Majismo, industrializzazione e nuovo tempo libero

Diversi fattori aiutarono il flamenco a uscire dalla sfera privata e a salire sul palcoscenico di Barcellona all’inizio del XIX secolo: la corrente culturale nota come “majismo”, che significava la difesa dei canti e delle danze spagnole contro gli stranieri; l’attrazione per il folklore dell’Andalusia e il suo passato musulmano; e la romanticizzazione del mondo gitano e del suo patrimonio musicale.

Era essenziale anche una trasformazione sociale che portasse la spinta necessaria: il denaro. E Barcellona era in un processo di industrializzazione e di aumento della popolazione urbana che aumentava la domanda di spettacoli, e il flamenco sapeva trovare la sua nicchia tra la nuova offerta per il tempo libero. Ha iniziato sporgendo la testa negli intervalli di lunghe rappresentazioni teatrali. Al pubblico sono piaciuti e alla fine hanno iniziato ad essere inclusi anche loro. Anche se all’inizio, più che il flamenco in quanto tale, erano pezzi del folklore spagnolo: boleri, jotas, tanghi, tanghi, rondeñas, seguidillas, zapateados e malagueñas, in cui nacchere e tamburelli apparivano già come percussioni. Questo fu l’inizio del flamenco a Barcellona secondo lo storico Eloy Martín Corrales, che sottolinea che a quel punto era ancora “camuffato e manipolato”.
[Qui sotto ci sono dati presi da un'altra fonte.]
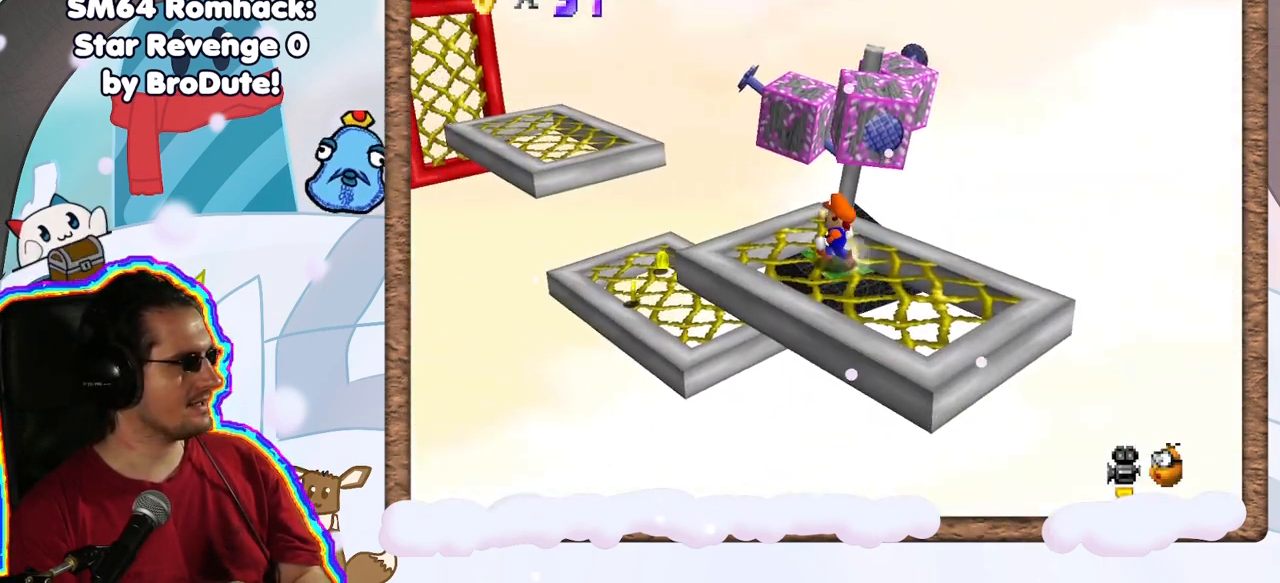
{"dt_ms": 500, "buttons": [], "left_stick": "center", "events": [[17, "left_stick", "center"]]}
Dalla lontana Andalusia alla Catalogna

Come è arrivato il flamenco dall’Andalusia alla Catalogna? Probabilmente, sottolinea lo storico nella sua lezione sul flamenco a Barcellona all’inizio dell’Ottocentoattraverso la Professionisti del canto e della danza andalusia che hanno viaggiato o si sono trasferiti a Barcellona, e ha finito per avere successo per altre “ragioni che ancora ci sfuggono”, riconosce.

Si può supporre, continua Martín Corrales, che gli artisti, una volta conosciuta quest’arte e voluta, apprenderla e rafforzarla, si siano recati in Andalusia o si siano recati nelle comunità di flamenco e gitana di Barcellona e dintorni. Gli zingari catalani, come dimostrano varie testimonianze documentarie, conoscevano il flamenco già nella prima metà dell’Ottocento. Lo scrittore francese Prosper Merimée, per esempio, partecipò al battesimo di una zingara nel 1846 e scrisse: “Le canzoni, che per me erano incomprensibili, avevano il merito di ricordarmi l’Andalusia”.

Lo splendore del flamenco di Barcellona nei caffè che cantano

Nel 1847 aprì il Gran Teatro del Liceu a Barcellona, e anche se anni dopo divenne un tempio dell’opera, sostenne il folklore spagnolo in generale e il folklore andaluso in particolare fin dal suo programma iniziale, in cui incluse il balletto “La Rondeña”, seguidillas, malagueñas o anche cachuchas, una danza ormai dimenticata dalla scuola del bolero e dalla tradizione andalusa.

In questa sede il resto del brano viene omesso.